Le petit garçon avait été trop choqué pour comprendre ce que son père voulait dire par-là. Il s'était tut. Comme sa sœur. Ni l'un ni l'autre ne savait quoi faire. Pourquoi papa avait-il fait cela ?

Ils n'en savaient rien pour l'instant, mais ils ne diraient rien. Ils ne voulaient pas que le MAL arrive. C'était terrifiant, plus parce que c'était quelque chose de dangereux pour l'équilibre de toute la famille.

— Bien. Maintenant sortez du bain et essuyez-vous. Ensuite on passera à table.

Ce soir-là, Clair avait eu du mal à manger. Pour autant, il n'avait rien dit par rapport à ce qu'il s'était passé un peu plus tôt. Son père devait avoir ses raisons, et ce qui était arrivé n'était peut-être pas si grave que cela. Il n'en avait jamais parlé à Ethan.

Au fond de lui, le jeune homme pensait ne pas pouvoir lui en parler un jour. S'il devait évoquer ce souvenir, ce serait avec sa sœur et avec personne d'autre. Du moins pour l'instant.

Les jours, les semaines, les mois et les années suivantes ne furent que la suite logique des choses. Papa continuait ses « marques d'affection » comme il les appelait. Maman semblait avoir compris, mais n'en disait rien, comme si cela ne l'affectait pas.

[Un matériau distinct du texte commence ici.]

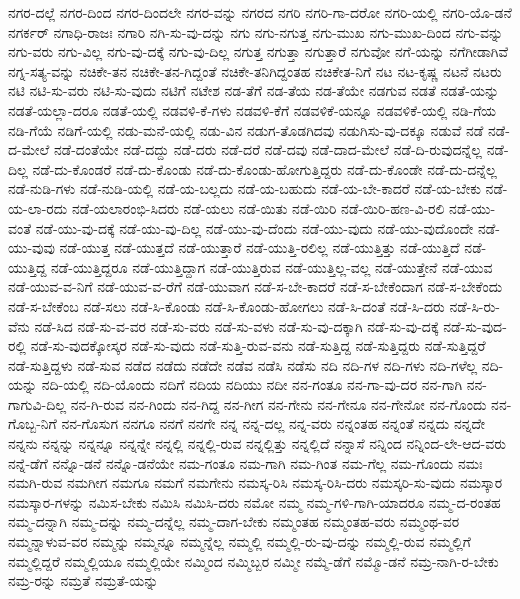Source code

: {ನಗರ-ದಲ್ಲೆ
ನಗರ-ದಿಂದ
ನಗರ-ದಿಂದಲೇ
ನಗರ-ವನ್ನು
ನಗರದ
ನಗರಿ
ನಗರಿ-ಗಾ-ದರೋ
ನಗರಿ-ಯಲ್ಲಿ
ನಗರಿ-ಯೊ-ಡನೆ
ನಗರ್ಕರ್
ನಗಾಧಿ-ರಾಜಃ
ನಗಾರಿ
ನಗಿ-ಸು-ವು-ದನ್ನು
ನಗು
ನಗು-ನಗುತ್ತ
ನಗು-ಮುಖ
ನಗು-ಮುಖ-ದಿಂದ
ನಗು-ವನ್ನು
ನಗು-ವರು
ನಗು-ವಿಲ್ಲ
ನಗು-ವು-ದಕ್ಕೆ
ನಗು-ವು-ದಿಲ್ಲ
ನಗುತ್ತ
ನಗುತ್ತಾ
ನಗುತ್ತಾರೆ
ನಗುವೋ
ನಗೆ-ಯನ್ನು
ನಗೆಗೀಡಾಗಿವೆ
ನಗ್ನ-ಸತ್ಯ-ವನ್ನು
ನಚಿಕೇ-ತನ
ನಚಿಕೇ-ತನ-ಗಿದ್ದಂತೆ
ನಚಿಕೇ-ತನಿಗಿದ್ದಂತಹ
ನಚಿಕೇತ-ನಿಗೆ
ನಟ
ನಟ-ಕೃಷ್ಣ
ನಟನೆ
ನಟರು
ನಟಿ
ನಟಿ-ಸು-ವರು
ನಟಿ-ಸು-ವುದು
ನಟಿಗೆ
ನಟೇಶ
ನಡ-ತೆಗೆ
ನಡ-ತೆಯ
ನಡ-ತೆಯೇ
ನಡಗುವ
ನಡತೆ
ನಡತೆ-ಯನ್ನು
ನಡತೆ-ಯಲ್ಲಾ-ದರೂ
ನಡತೆ-ಯಲ್ಲಿ
ನಡವಳಿ-ಕೆ-ಗಳು
ನಡವಳಿ-ಕೆಗೆ
ನಡವಳಿಕೆ-ಯನ್ನೂ
ನಡವಳಿಕೆ-ಯಲ್ಲಿ
ನಡಿ-ಗೆಯ
ನಡಿ-ಗೆಯೆ
ನಡಿಗೆ-ಯಲ್ಲಿ
ನಡು-ಮನೆ-ಯಲ್ಲಿ
ನಡು-ವಿನ
ನಡುಗ-ತೊಡಗಿದವು
ನಡುಗಿಸು-ವು-ದಕ್ಕೂ
ನಡುವೆ
ನಡೆ
ನಡೆ-ದ-ಮೇಲೆ
ನಡೆ-ದಂತೆಯೇ
ನಡೆ-ದದ್ದು
ನಡೆ-ದರು
ನಡೆ-ದರೆ
ನಡೆ-ದವು
ನಡೆ-ದಾದ-ಮೇಲೆ
ನಡೆ-ದಿ-ರುವುದನ್ನೆಲ್ಲ
ನಡೆ-ದಿಲ್ಲ
ನಡೆ-ದು-ಕೊಂಡರೆ
ನಡೆ-ದು-ಕೊಂಡು
ನಡೆ-ದು-ಕೊಂಡು-ಹೋಗುತ್ತಿದ್ದರು
ನಡೆ-ದು-ಕೊಂಡೇ
ನಡೆ-ದು-ದನ್ನೆಲ್ಲ
ನಡೆ-ನುಡಿ-ಗಳು
ನಡೆ-ನುಡಿ-ಯಲ್ಲಿ
ನಡೆ-ಯ-ಬಲ್ಲದು
ನಡೆ-ಯ-ಬಹುದು
ನಡೆ-ಯ-ಬೇ-ಕಾದರೆ
ನಡೆ-ಯ-ಬೇಕು
ನಡೆ-ಯ-ಲಾ-ರದು
ನಡೆ-ಯಲಾರಂಭಿ-ಸಿದರು
ನಡೆ-ಯಲು
ನಡೆ-ಯಿತು
ನಡೆ-ಯಿರಿ
ನಡೆ-ಯಿರಿ-ಹಣ-ವಿ-ರಲಿ
ನಡೆ-ಯು-ವಂತೆ
ನಡೆ-ಯು-ವು-ದಕ್ಕೆ
ನಡೆ-ಯು-ವು-ದಿಲ್ಲ
ನಡೆ-ಯು-ವು-ದೆಂದು
ನಡೆ-ಯು-ವುದು
ನಡೆ-ಯು-ವುದೊಂದೇ
ನಡೆ-ಯು-ವುವು
ನಡೆ-ಯುತ್ತ
ನಡೆ-ಯುತ್ತದೆ
ನಡೆ-ಯುತ್ತಾರೆ
ನಡೆ-ಯುತ್ತಿ-ರಲಿಲ್ಲ
ನಡೆ-ಯುತ್ತಿತ್ತು
ನಡೆ-ಯುತ್ತಿದೆ
ನಡೆ-ಯುತ್ತಿದ್ದ
ನಡೆ-ಯುತ್ತಿದ್ದರೂ
ನಡೆ-ಯುತ್ತಿದ್ದಾಗ
ನಡೆ-ಯುತ್ತಿರುವ
ನಡೆ-ಯುತ್ತಿಲ್ಲ-ವಲ್ಲ
ನಡೆ-ಯುತ್ತೇನೆ
ನಡೆ-ಯುವ
ನಡೆ-ಯುವ-ವ-ನಿಗೆ
ನಡೆ-ಯುವ-ವ-ರೆಗೆ
ನಡೆ-ಯುವಾಗ
ನಡೆ-ಸ-ಬೇ-ಕಾದರೆ
ನಡೆ-ಸ-ಬೇಕೆಂದಾಗ
ನಡೆ-ಸ-ಬೇಕೆಂದು
ನಡೆ-ಸ-ಬೇಕೆಂಬ
ನಡೆ-ಸಲು
ನಡೆ-ಸಿ-ಕೊಂಡು
ನಡೆ-ಸಿ-ಕೊಂಡು-ಹೋಗಲು
ನಡೆ-ಸಿ-ದಂತೆ
ನಡೆ-ಸಿ-ದರು
ನಡೆ-ಸಿ-ರು-ವೆನು
ನಡೆ-ಸಿದ
ನಡೆ-ಸು-ವ-ವರ
ನಡೆ-ಸು-ವರು
ನಡೆ-ಸು-ವಳು
ನಡೆ-ಸು-ವು-ದಕ್ಕಾಗಿ
ನಡೆ-ಸು-ವು-ದಕ್ಕೆ
ನಡೆ-ಸು-ವುದ-ರಲ್ಲಿ
ನಡೆ-ಸು-ವುದಕ್ಕೋಸ್ಕರ
ನಡೆ-ಸು-ವುದು
ನಡೆ-ಸುತ್ತಿ-ರುವ-ವನು
ನಡೆ-ಸುತ್ತಿದ್ದ
ನಡೆ-ಸುತ್ತಿದ್ದರು
ನಡೆ-ಸುತ್ತಿದ್ದರೆ
ನಡೆ-ಸುತ್ತಿದ್ದಳು
ನಡೆ-ಸುವ
ನಡೆದ
ನಡೆದು
ನಡೆದೇ
ನಡೆವ
ನಡೆಸಿ
ನಡೆಸು
ನದಿ
ನದಿ-ಗಳ
ನದಿ-ಗಳು
ನದಿ-ಗಳೆಲ್ಲ
ನದಿ-ಯನ್ನು
ನದಿ-ಯಲ್ಲಿ
ನದಿ-ಯೊಂದು
ನದಿಗೆ
ನದಿಯ
ನದಿಯು
ನದೀ
ನನ-ಗಂತೂ
ನನ-ಗಾ-ವು-ದರ
ನನ-ಗಾಗಿ
ನನ-ಗಾಗುವಿ-ದಿಲ್ಲ
ನನ-ಗಿ-ರುವ
ನನ-ಗಿಂದು
ನನ-ಗಿದ್ದ
ನನ-ಗೀಗ
ನನ-ಗೇನು
ನನ-ಗೇನೂ
ನನ-ಗೇನೋ
ನನ-ಗೊಂದು
ನನ-ಗೊಬ್ಬ-ನಿಗೆ
ನನ-ಗೊಸುಗ
ನನಗೂ
ನನಗೆ
ನನಗೇ
ನನ್ನ
ನನ್ನ-ದಲ್ಲ
ನನ್ನ-ವರು
ನನ್ನಂತಹ
ನನ್ನಂತೆ
ನನ್ನದು
ನನ್ನದೇ
ನನ್ನನು
ನನ್ನನ್ನು
ನನ್ನನ್ನೂ
ನನ್ನನ್ನೇ
ನನ್ನಲ್ಲಿ
ನನ್ನಲ್ಲಿ-ರುವ
ನನ್ನಲ್ಲಿತ್ತು
ನನ್ನಲ್ಲಿದೆ
ನನ್ನಾಸೆ
ನನ್ನಿಂದ
ನನ್ನಿಂದ-ಲೇ-ಆದ-ವರು
ನನ್ನೆ-ಡೆಗೆ
ನನ್ನೊ-ಡನೆ
ನನ್ನೊ-ಡನೆಯೇ
ನಮ-ಗಂತೂ
ನಮ-ಗಾಗಿ
ನಮ-ಗಿಂತ
ನಮ-ಗೆಲ್ಲ
ನಮ-ಗೊಂದು
ನಮಃ
ನಮಗಿ-ರುವ
ನಮಗೀಗ
ನಮಗೂ
ನಮಗೆ
ನಮಗೇನು
ನಮಸ್ಕ-ರಿಸಿ
ನಮಸ್ಕ-ರಿಸಿ-ದರು
ನಮಸ್ಕರಿ-ಸು-ವುದು
ನಮಸ್ಕಾರ
ನಮಸ್ಕಾರ-ಗಳನ್ನು
ನಮಿಸ-ಬೇಕು
ನಮಿಸಿ
ನಮಿಸಿ-ದರು
ನಮೋ
ನಮ್ಮ
ನಮ್ಮ-ಗಳಿ-ಗಾಗಿ-ಯಾದರೂ
ನಮ್ಮ-ದ-ರಂತಹ
ನಮ್ಮ-ದನ್ನಾಗಿ
ನಮ್ಮ-ದನ್ನು
ನಮ್ಮ-ದನ್ನೆಲ್ಲ
ನಮ್ಮ-ದಾಗ-ಬೇಕು
ನಮ್ಮಂತಹ
ನಮ್ಮಂತಹ-ವರು
ನಮ್ಮಂಥ-ವರ
ನಮ್ಮನ್ನಾಳುವ-ವರ
ನಮ್ಮನ್ನು
ನಮ್ಮನ್ನೂ
ನಮ್ಮನ್ನೆಲ್ಲ
ನಮ್ಮಲ್ಲಿ
ನಮ್ಮಲ್ಲಿ-ರು-ವು-ದನ್ನು
ನಮ್ಮಲ್ಲಿ-ರುವ
ನಮ್ಮಲ್ಲಿಗೆ
ನಮ್ಮಲ್ಲಿದ್ದರೆ
ನಮ್ಮಲ್ಲಿಯೂ
ನಮ್ಮಲ್ಲಿಯೇ
ನಮ್ಮಿಂದ
ನಮ್ಮಿಬ್ಬರ
ನಮ್ಮೀ
ನಮ್ಮೆ-ಡೆಗೆ
ನಮ್ಮೊ-ಡನೆ
ನಮ್ರ-ನಾಗಿ-ರ-ಬೇಕು
ನಮ್ರ-ರನ್ನು
ನಮ್ರತೆ
ನಮ್ರತೆ-ಯನ್ನು
}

Dans ses cauchemars, Clair voyait souvent une figure gigantesque le dévorer tout entier. Comme son père faisait en quelque sorte. La frontière entre la réalité et les nuits effroyables s'était affinée. Le jeune homme ne savait plus faire la distinction entre le monde onirique et ce qui arrivait réellement. Il avait le sentiment que tout ce qu'il vivait n'était qu'une illusion. Il avait toujours espéré qu'il ne s'agissait que de monstrueux cauchemars.

Mais au fond de lui il savait que tout cela était arrivé.

Ensuite papa avait commencé à frapper maman. Un peu tous les jours, comme pour l'habituer. Pour qu'elle se taise, et qu'elle craigne son mari. Pour que ce dernier puisse continuer sa torture en toute impunité.

Et puis un jour, ce fut le coup de poing de trop. Il avait quitté la maison en laissant sa femme dans cet état. Du sang coulait de sa tête. Elle ne bougeait plus.

Carole avait alors appelé les flics. Et ils avaient finis chez mamie J.

Le jeune homme commença à pleurer sans qu'il ne s'en rende compte.

Il avait besoin des bras d'Ethan pour le rassurer.

Alors, il entendit le médecin rentrer chez lui, c'était le soir. Clair se jeta sur lui sans sommation, et hurla dans son épaule.